Unsere halbe Zeit verbringen wir nachts. Das Buch versucht einen Überblick der mit der Nacht verbundenen Phänomene von der Kunst des Alten Orients über das Alte Ägypten, das antike Griechenland und Rom, das Mittelalter in Europa und Byzanz, die Renaissance und den Manierismus bis zum Ende barocker Malerei zu geben. Die dunklen Elemente der Sprache wirken aus der antiken Rhetorik über die Troubadour-Dichtung bis zu John Donne auch in die bildende Kunst. Die nächtlichen Seiten des Menschen berühren Hexenwahn, Höllenvisionen und apokalyptische Vorstellungen. Kunst und Wissenschaft haben bis heute das Interesse an der Nacht nicht verloren, was sich in zahlreichen Ausstellungen und Radiosendungen zum Thema äußert, aber auch in Musikstücken, Film, Theater und Buchtiteln. Plinius und Platon liegen mit der "Dibutadislegende" und dem "Höhlengleichnis" der Erkenntnis von Karl Philipp Moritz in seiner "Götterlehre" zu Grunde: "Die Kunst kommt aus der Nacht". Vom Ursprungsmythos, dessen feministischen Aspekten, über den nächtlich schöpferischen männlichen Künstler-Außenseiter, der - gleich den Idealen des römischen Kaisers und Dichters - mit Nachtfleiß gegen den Schlaf kämpft und im dunklen Studiolo oder Aktsaal der Akademien seinen Studien nachgeht, bis zu den nächtlich umtriebigen Menschen und der "Nyktomachia" des Krieges wird methodisch auch ein Überschreiten der Grenze zu Nachbardisziplinen angestrebt.
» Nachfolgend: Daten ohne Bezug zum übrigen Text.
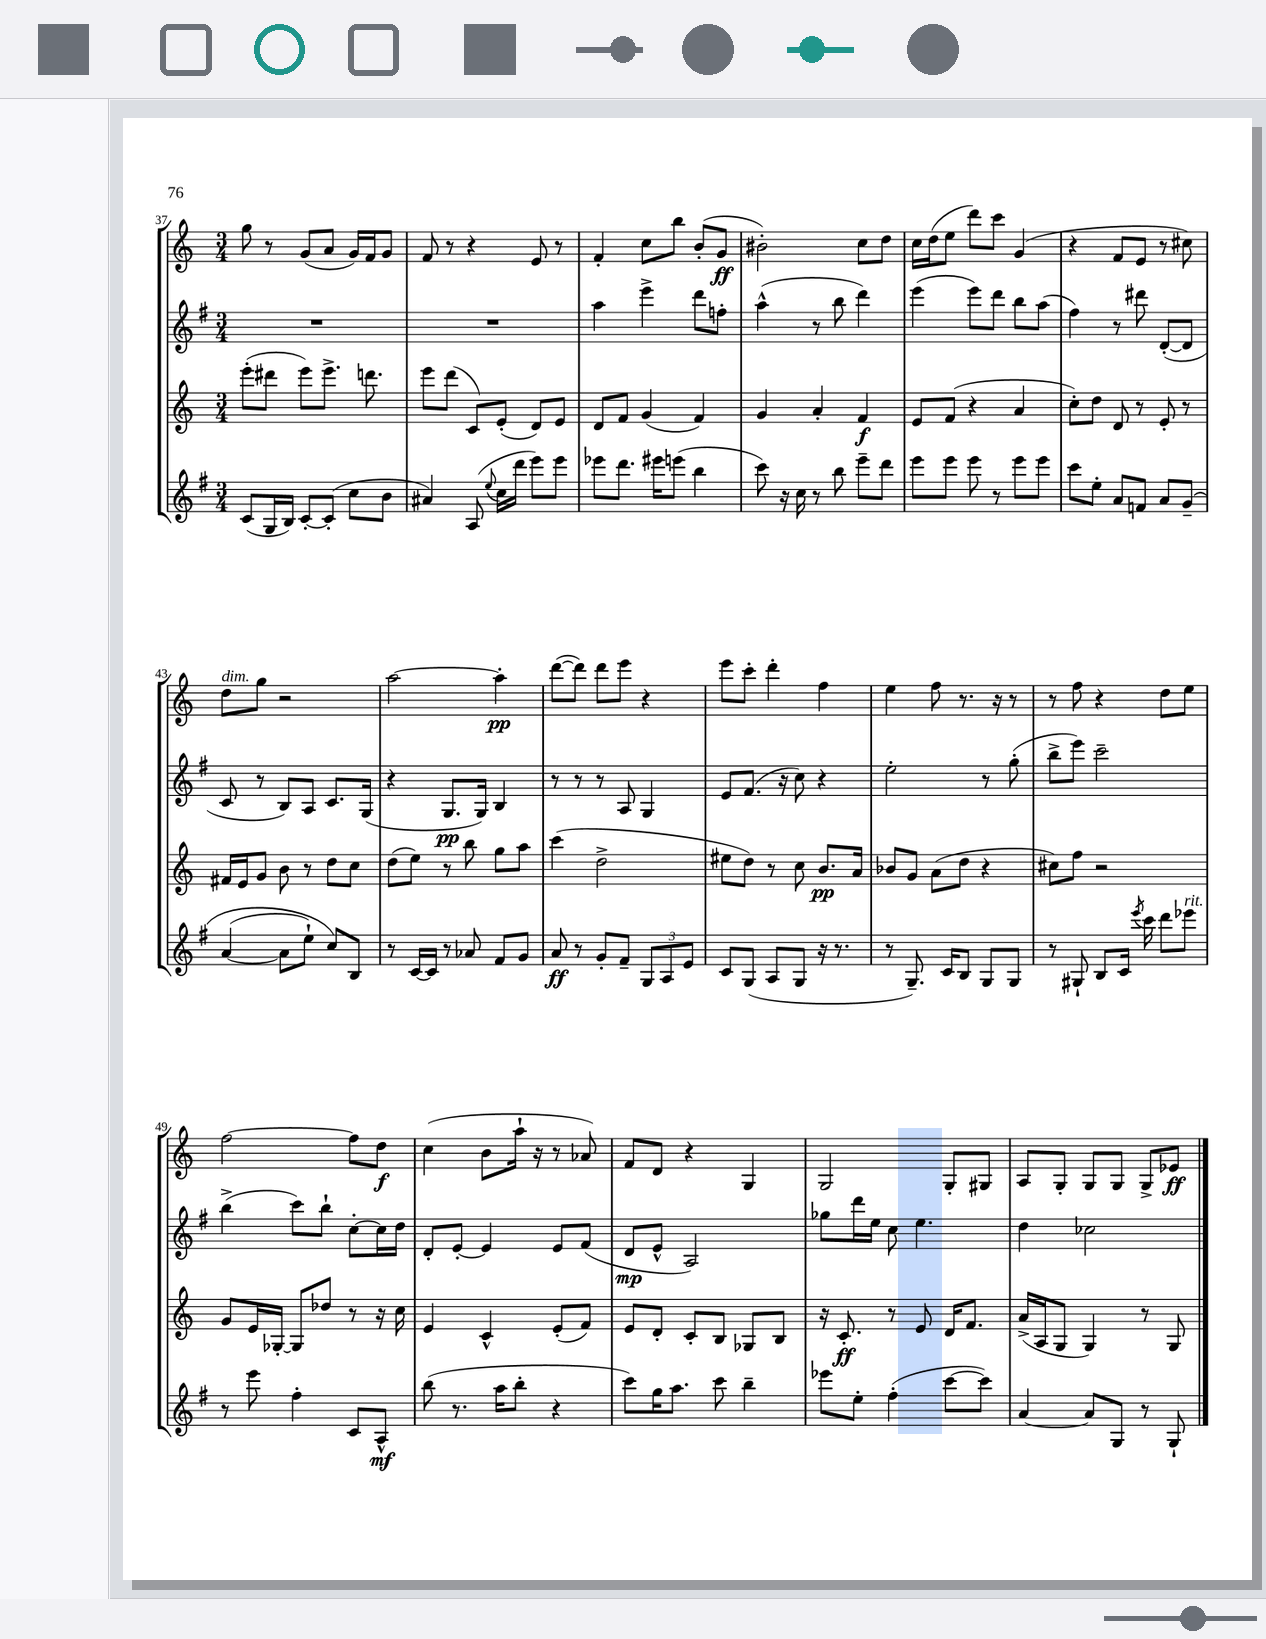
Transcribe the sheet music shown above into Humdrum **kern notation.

Perlentaucher-Notiz zur Süddeutsche Zeitung-Rezension
So eine umfassende Geschichte der "Nacht in der Kunst des Abendlandes" hat es bisher nicht gegeben, freut sich Claudia Lanfranconi und zählt verschiedene Einzeluntersuchungen auf, die entweder methodisch überholt (wie Wolfgang Schönes "Das Licht in der Malerei") oder auf einzelne Epochen konzentriert seien (so Stoichitas Renaissance-Darstellung der "Geschichte des Schattens"). Auch wenn die Verfasserin chronologisch und enzyklopädisch vorgehe, so Lanfranconi begeistert, führe Brigitte Borchardt-Birbaumers Ansatz weit über eine Anthologie von Nachtbildern hinaus. Mit den Bildern nämlich ließen sich kosmologische Vorstellungen, astrologische Entdeckungen und ästhetische Moden über einen Zeitraum von fünftausend Jahren erzählen, schwärmt die Rezensentin. Ihrer Begeisterung gebietet allerdings der etwas umständliche wissenschaftliche Duktus des Buches Einhalt, das sein Thema zwar im Vorwort als "wissenschaftsfeindlich" bezeichnet, deshalb jedoch durchgängig in Verteidigungshaltung verharrt: lateinische Originalzitate und umständliches Referieren der Forschungsdiskussionen sind aus Lanfranconis Sicht durchaus verzichtbar, die sich den zweiten Band (von Goya bis heute) mit "weniger Licht" wünscht.